Dalam KSO pembangunan LCC tersebut, PT Tripat dan PT Bliss Pembangunan Sejahtera yang salah satu poin krusial KSO tersebut adalah melegalkan atau mengesahkan diagunkannya sertifikat hak guna bangunan (HGB) lahan LCC penyertaan modal ke PT Tripat Lombok Barat. Penyidik Kejaksaan beranggapan bahwa negara dirugikan sebesar Rp38 miliar lebih.
Sementara itu dikutip dari beberapa laman media yang disampaikan oleh Penyidik Kejati NTB mengatakan bahwa Zaini diketahui menerbitkan surat persetujuan KSO yang memberikan legitimasi bagi kerja sama kedua perusahaan itu. Surat ini kemudian menjadi dasar penandatanganan perjanjian KSO pada 8 November 2013, yang belakangan ditemukan mengandung unsur penyimpangan hukum.
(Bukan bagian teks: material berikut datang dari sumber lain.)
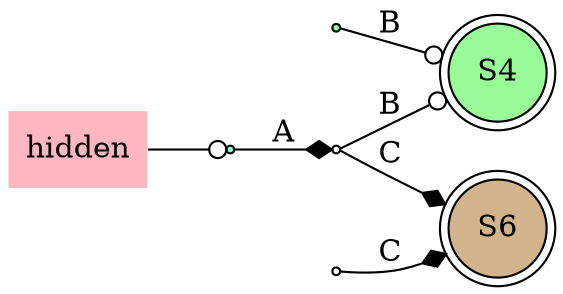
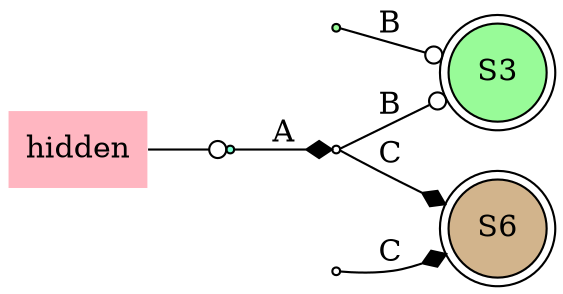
  digraph {
    rankdir=LR
    node [shape=point style=filled fillcolor=palegreen]
    edge [arrowhead=odot]
    hidden [shape=plaintext fillcolor=lightpink]
    S1 [fillcolor=aquamarine]
-   S4 [shape=doublecircle]
+   S4 [shape=doublecircle label=S3]
    S6 [shape=doublecircle fillcolor=tan]
    S2 [fillcolor=white]
    S3
    S5 [fillcolor=white]
    hidden -> S1
    S1 -> S2 [label=A arrowhead=diamond]
    S2 -> S4 [label=B]
    S2 -> S6 [label=C arrowhead=diamond]
    S3 -> S4 [label=B]
    S5 -> S6 [label=C arrowhead=diamond]
  }
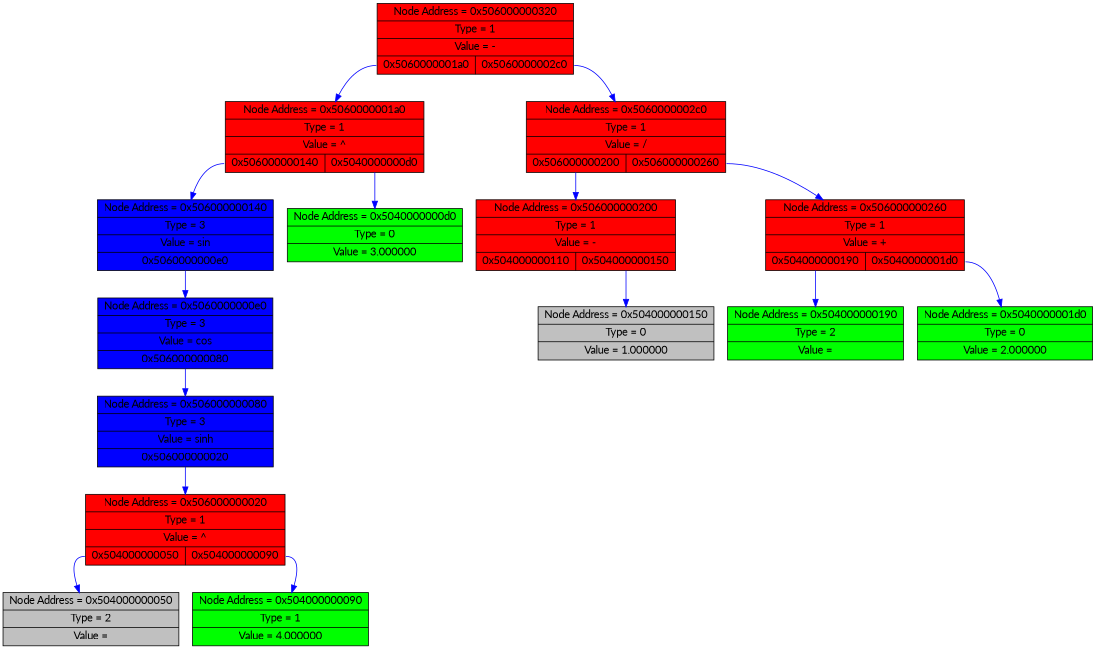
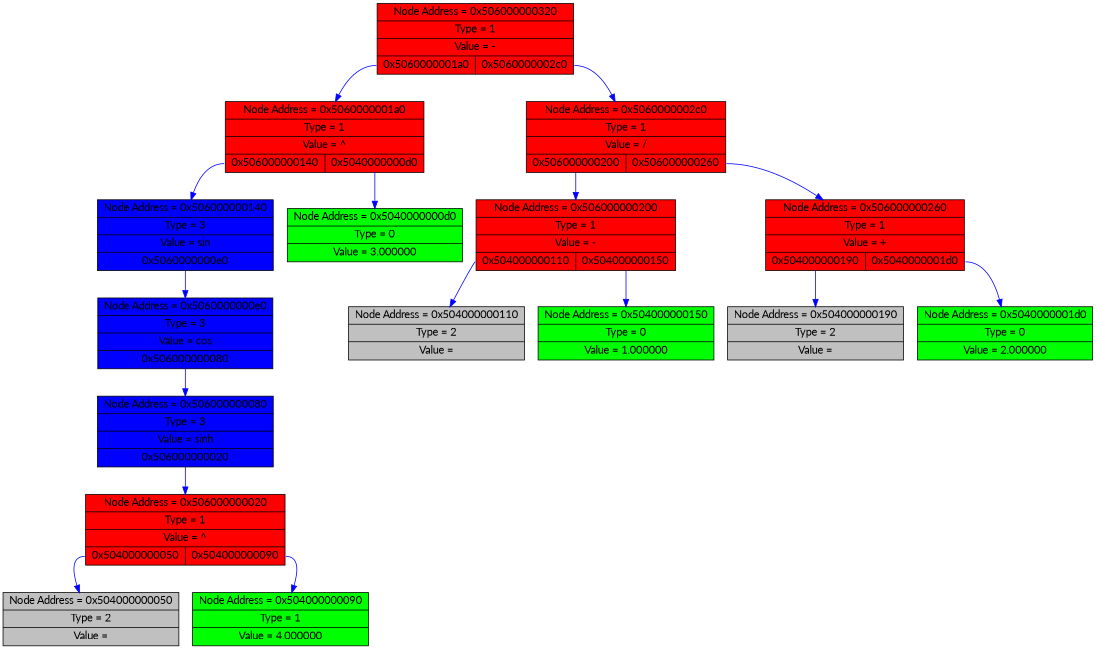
  digraph {
    fontname=Lato
    rankdir=TB
    node [color=black fillcolor=red fontisze=16 fontname=Lato rank=3 shape=record style=filled]
    edge [color=blue fontname=Lato tailport=d0]
    n1 [label="{<adr> Node Address =  0x506000000320| <type> Type = 1|<value> Value = -|{<d0>0x5060000001a0|<d1>0x5060000002c0}}" rank=0]
    n2 [label="{<adr> Node Address =  0x5060000001a0| <type> Type = 1|<value> Value = ^|{<d0>0x506000000140|<d1>0x5040000000d0}}" rank=1]
    n3 [label="{<adr> Node Address =  0x5060000002c0| <type> Type = 1|<value> Value = /|{<d0>0x506000000200|<d1>0x506000000260}}" rank=2]
    n4 [fillcolor=blue label="{<adr> Node Address =  0x506000000140| <type> Type = 3|<value> Value = sin|{<d0>0x5060000000e0}}" rank=2]
    n5 [fillcolor=green label="{<adr> Node Address =  0x5040000000d0| <type> Type = 0|<value> Value = 3.000000}"]
    n6 [label="{<adr> Node Address =  0x506000000200| <type> Type = 1|<value> Value = -|{<d0>0x504000000110|<d1>0x504000000150}}"]
    n7 [label="{<adr> Node Address =  0x506000000260| <type> Type = 1|<value> Value = +|{<d0>0x504000000190|<d1>0x5040000001d0}}" rank=4]
    n8 [fillcolor=blue label="{<adr> Node Address =  0x5060000000e0| <type> Type = 3|<value> Value = cos|{<d0>0x506000000080}}"]
    n9 [fillcolor=blue label="{<adr> Node Address =  0x506000000080| <type> Type = 3|<value> Value = sinh|{<d0>0x506000000020}}" rank=4]
    n10 [label="{<adr> Node Address =  0x506000000020| <type> Type = 1|<value> Value = ^|{<d0>0x504000000050|<d1>0x504000000090}}" rank=5]
    n11 [fillcolor=grey label="{<adr> Node Address =  0x504000000050| <type> Type = 2|<value> Value = }" rank=6]
    n12 [fillcolor=green label="{<adr> Node Address =  0x504000000090| <type> Type = 1|<value> Value = 4.000000}" rank=7]
-   n14 [fillcolor=grey label="{<adr> Node Address =  0x504000000150| <type> Type = 0|<value> Value = 1.000000}" rank=5]
-   n15 [fillcolor=green label="{<adr> Node Address =  0x504000000190| <type> Type = 2|<value> Value = }" rank=5]
+   n13 [fillcolor=grey label="{<adr> Node Address =  0x504000000110| <type> Type = 2|<value> Value = }" rank=4]
+   n14 [fillcolor=green label="{<adr> Node Address =  0x504000000150| <type> Type = 0|<value> Value = 1.000000}" rank=5]
+   n15 [fillcolor=grey label="{<adr> Node Address =  0x504000000190| <type> Type = 2|<value> Value = }" rank=5]
    n16 [fillcolor=green label="{<adr> Node Address =  0x5040000001d0| <type> Type = 0|<value> Value = 2.000000}" rank=6]
    n1 -> n2
    n1 -> n3 [tailport=d1]
    n2 -> n4
    n2 -> n5 [tailport=d1]
    n3 -> n6
    n3 -> n7 [tailport=d1]
    n4 -> n8
+   n6 -> n13
    n6 -> n14 [tailport=d1]
    n7 -> n15
    n7 -> n16 [tailport=d1]
    n8 -> n9
    n9 -> n10
    n10 -> n11
    n10 -> n12 [tailport=d1]
  }
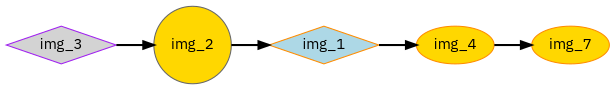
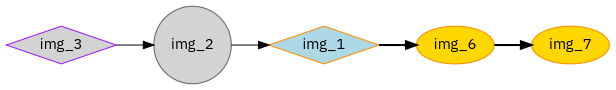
  digraph {
    fontname="IBM Plex Sans"
    rankdir=LR
    node [color=darkorange fillcolor=lightgrey fontname="IBM Plex Sans" shape=diamond style=filled]
    edge [fontname="IBM Plex Sans" style=solid]
    n1 [color=purple label=img_3]
-   n2 [color=gray40 fillcolor=gold label=img_2 shape=circle]
+   n2 [color=gray40 label=img_2 shape=circle]
    n3 [fillcolor=lightblue label=img_1]
-   n4 [fillcolor=gold label=img_4 shape=ellipse]
+   n4 [fillcolor=gold label=img_6 shape=ellipse]
    n5 [fillcolor=gold label=img_7 shape=ellipse]
-   n1 -> n2 [style=bold]
-   n2 -> n3 [style=bold]
+   n1 -> n2
+   n2 -> n3
    n3 -> n4 [style=bold]
    n4 -> n5 [style=bold]
  }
Hasan menegaskan bahwa peran Zaini dalam kasus ini tidak sekadar administratif. Penyidik menduga Zaini secara sadar mengetahui bahwa KSO tersebut berpotensi menimbulkan kerugian negara.
“Tersangka bukan hanya menandatangani dokumen, tetapi juga aktif dalam mendorong kerja sama yang berujung pada penyalahgunaan aset daerah,” bebernya.
Kejati NTB resmi menahan Zaini Aroni pada Senin (24/2/2025), atas dugaan keterlibatannya dalam kasus korupsi Kerja Sama Operasional (KSO) antara PT Tripat dan PT Bliss. Penahanan ini dilakukan setelah penyidik menemukan bukti kuat mengenai peran aktif Zaini dalam proses kerja sama yang diduga merugikan negara lebih dari Rp 39 miliar.
Atas perbuatannya, Zaini dijerat dengan Pasal 2 ayat (1) atau Pasal 3 jo. Pasal 18 Undang-Undang Tindak Pidana Korupsi (Tipikor). Ancaman hukuman yang menantinya berupa pidana penjara seumur hidup atau minimal empat tahun dengan denda paling sedikit Rp 200 juta. (pr).